AIDC Device Optimization
With supply chain analytics, manufacturers can receive timely and relevant feedback about their AIDC platform to determine how the technology is performing – feedback beyond what is provided by a typical Mobile Device Management solution. Through this insight, users can better understand the underlying causes of inefficiencies, identify areas for continuous improvement, perform predictive analysis, and more. For example, through dashboard and reporting tools, manufacturers can easily see device utilization data to determine user adoption rates. They can monitor battery performance of their devices in the field to prevent downtime. Or, they can even make sure that the right tools are available at the right time. As a result, manufacturers can optimize their mobile deployments to attain additional ROI.
Labor Management
The second component to this equation involves labor management. Using supply chain analytics, it is possible to match the right tools with the right people, and the right people with the work. Analytics platforms accomplish this by gauging and managing the labor resources that use the technology in terms of measurement of activity benchmarking, engineered labor standards, and dashboard reporting. These tools take into consideration production data (volume), integrated with labor, cost, customers, and time data.

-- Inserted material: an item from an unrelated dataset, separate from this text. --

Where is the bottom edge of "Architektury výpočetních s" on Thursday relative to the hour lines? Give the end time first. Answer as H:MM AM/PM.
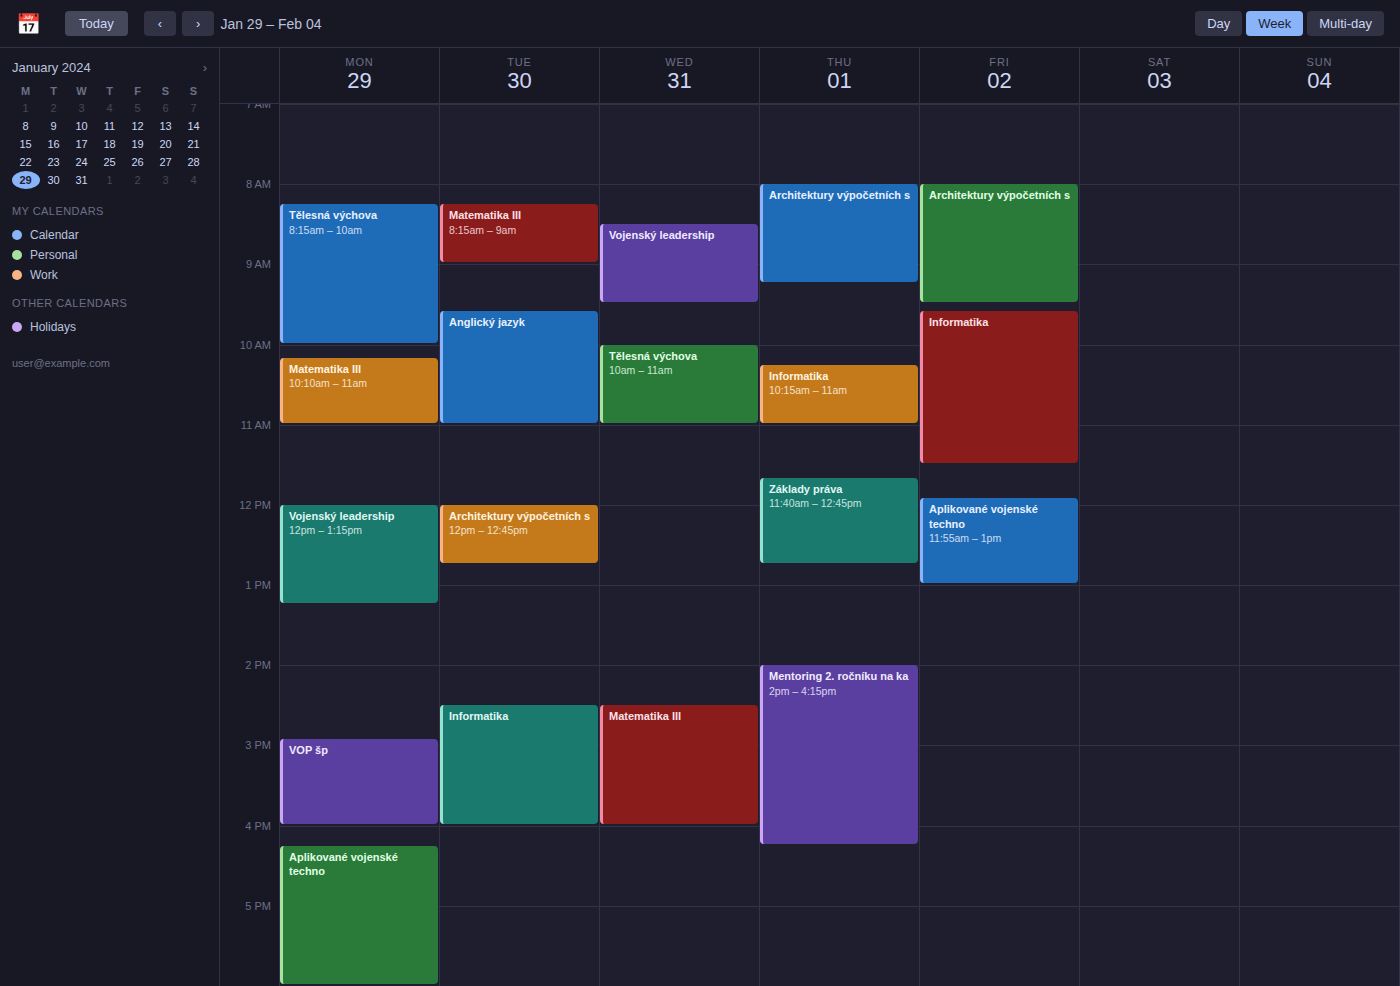
9:15 AM -- neither: a quarter of the way from the 9 AM line to the 10 AM line.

Achieving Analytics Success
Supply chain analytics tools can provide practical and fully actionable (fact-based decision making) information to help optimize the supply chain from an AIDC and human capital standpoint. Along with the right AIDC tools and support organization behind those tools, supply chain analytics can assist in driving more revenue, reducing your cost structure and improving the experience of your customers and your workforce. Yet, this is only a piece of the supply chain analytics puzzle. Looking forward, manufacturers will continue to extend the capabilities of analytics tools to gain insight into the overall performance of the manufacturing facility. With the influx of the Internet of Things (IoT), more data points are available than ever before, which allows manufacturers to gauge the efficiency of a particular production line or overall equipment effectiveness (OEE).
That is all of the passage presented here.